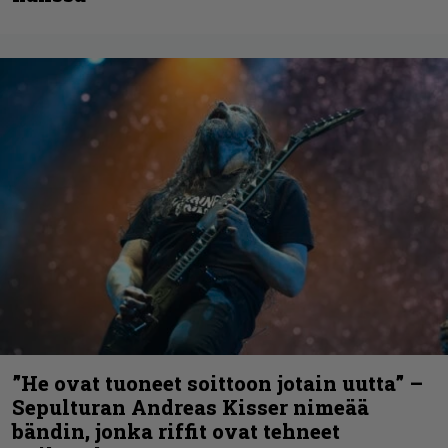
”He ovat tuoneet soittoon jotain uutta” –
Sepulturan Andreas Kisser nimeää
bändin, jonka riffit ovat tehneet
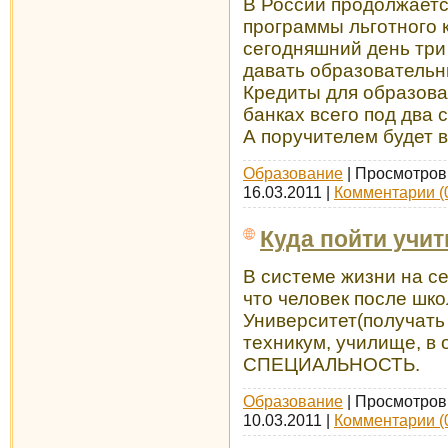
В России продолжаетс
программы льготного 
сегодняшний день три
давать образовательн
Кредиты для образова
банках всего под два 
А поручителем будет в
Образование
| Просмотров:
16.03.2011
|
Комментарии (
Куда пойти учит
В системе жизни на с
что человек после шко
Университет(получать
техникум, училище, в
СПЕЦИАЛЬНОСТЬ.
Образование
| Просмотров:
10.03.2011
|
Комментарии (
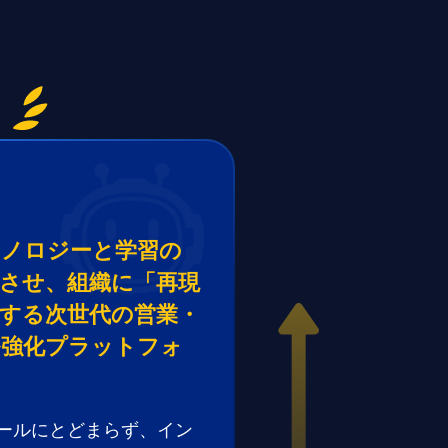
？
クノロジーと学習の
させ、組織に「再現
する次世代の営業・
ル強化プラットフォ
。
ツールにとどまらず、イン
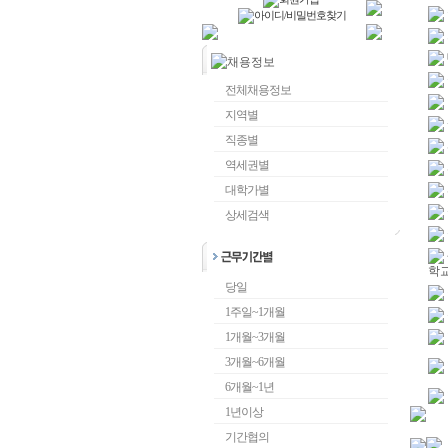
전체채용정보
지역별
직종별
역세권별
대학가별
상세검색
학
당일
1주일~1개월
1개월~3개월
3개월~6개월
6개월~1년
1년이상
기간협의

PROBLEM DETAILS —
Beginning with the line that holds "давать образовательн" and ending with the last line of the material above, extract every line exactly, pictures excluded.

EXERCISE OUTPUT —
давать образовательн
Кредиты для образова
банках всего под два 
А поручителем будет в
Образование
| Просмотров:
16.03.2011
|
Комментарии (
Куда пойти учит
В системе жизни на с
что человек после шко
Университет(получать
техникум, училище, в
СПЕЦИАЛЬНОСТЬ.
Образование
| Просмотров:
10.03.2011
|
Комментарии (
？
クノロジーと学習の
させ、組織に「再現
する次世代の営業・
ル強化プラットフォ
。
ツールにとどまらず、イン
전체채용정보
지역별
직종별
역세권별
대학가별
상세검색
학
당일
1주일~1개월
1개월~3개월
3개월~6개월
6개월~1년
1년이상
기간협의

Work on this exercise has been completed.